I don’t know how many times I’ve had to blow into plastic tubes or count to 10 alongside some whizzbang sensor thingy, but it’s added up to a fair few over the decades.

It isn’t something I enjoy, but I like to know those police are out there, making potential drink drivers think twice or grabbing at least some of them when they decide – against all advice – to take the risk.

Getting done for DUI is a social stigma most people want to avoid at all costs. And when we read about serious road accidents we always look for the paragraph that tells us whether alcohol was a factor. If it was, we feel angry or disgusted on top of our sadness.

We’ve had it drummed into us so hard that drink-driving is such an incredibly anti-social thing to do that we instantly feel appalled at people who do it.

That might be why I find aspects of the RBT reality TV show quite compelling, whenever I find myself in front of it. I shake my head at some of the idiots and the risks they take with their own lives and those of other people.

On the other hand, I feel genuinely sorry for those cases where some poor P-plater gets pinged when all they did was eat some of their mum’s supercharged trifle.

The one thing I don’t really understand is, how do they get these people to agree to go on TV and parade their foolishness or misfortune in front of an audience?

Anyway, it’s interesting to reflect on the impact random breath testing has had on society since it was introduced.

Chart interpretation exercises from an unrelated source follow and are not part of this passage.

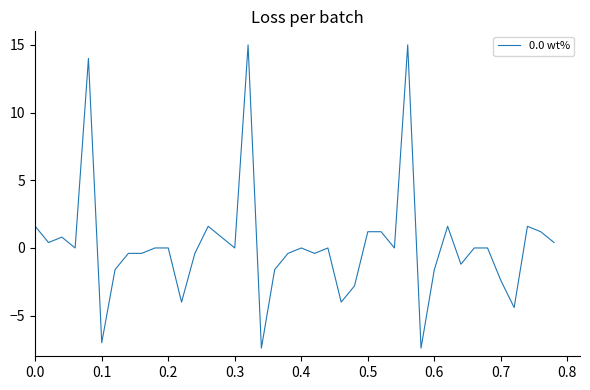

What is the difference between the maximum and minimum values?

22.4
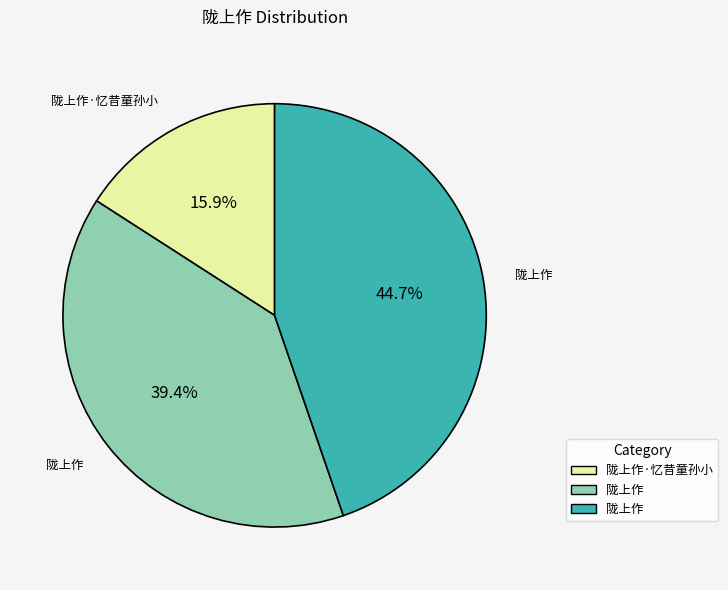

Is there any slice that represents more than half of the pie?

No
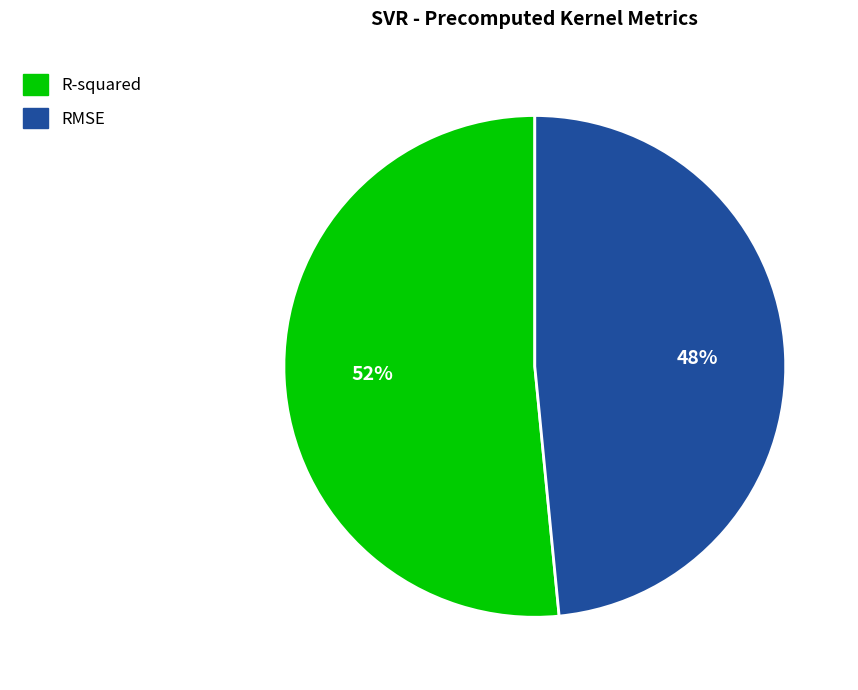

To the nearest percent, what percentage of the pie is RMSE?

48%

It must have done great things for the taxi industry, for a start, though I imagine some Newcastle cabbies must wonder at times whether they might not have preferred at least some of their drink-crazed passengers to have driven home by themselves. Or tried to.

Pubs and clubs always knew that RBT would hurt them badly. How could it have failed to?

The roaring afternoon trade they used to enjoy took a heck of a beating, and even the advent of light beer couldn’t put things back the way they were.

In the bad old days it was nothing for people to go for a big drinking session after work and then drive home, sometimes shakily.

That’s pretty uncommon these days, but some people do risk it, obviously.

Whenever I see somebody driving too slowly, too carefully, and maybe having a little bit of trouble staying in the middle of their lane, I wonder to myself if they might not have had one too many beers.

Personally, I worry myself silly if I even drive with just one drink under my belt.

I hate it when the policeman asks if I’ve had a drink and I have to say yes. And then have to endure minutes of worry about whether some freak of bad metabolism might make me fail the test.

One thing I wondered this week, when I read about the 30-year milestone being passed, was whether, if breath testing wasn’t already law, any present-day Australian government would have the courage to introduce it?

I could imagine the idea being raised (it would have to be by a Green or an independent, of course) and the major parties trying to ignore it. And I can imagine the resistance from vested interests.

Would we get the same kind of expensive advertising campaign that we recently saw employed to protect poker machine income used to prevent anti-drink-driving laws?

I wonder if, in the new reality of modern politics, it would be called “un-Australian” to try to deprive pubs and clubs of income in the name of protecting people from their own foolish actions and lack of self-control?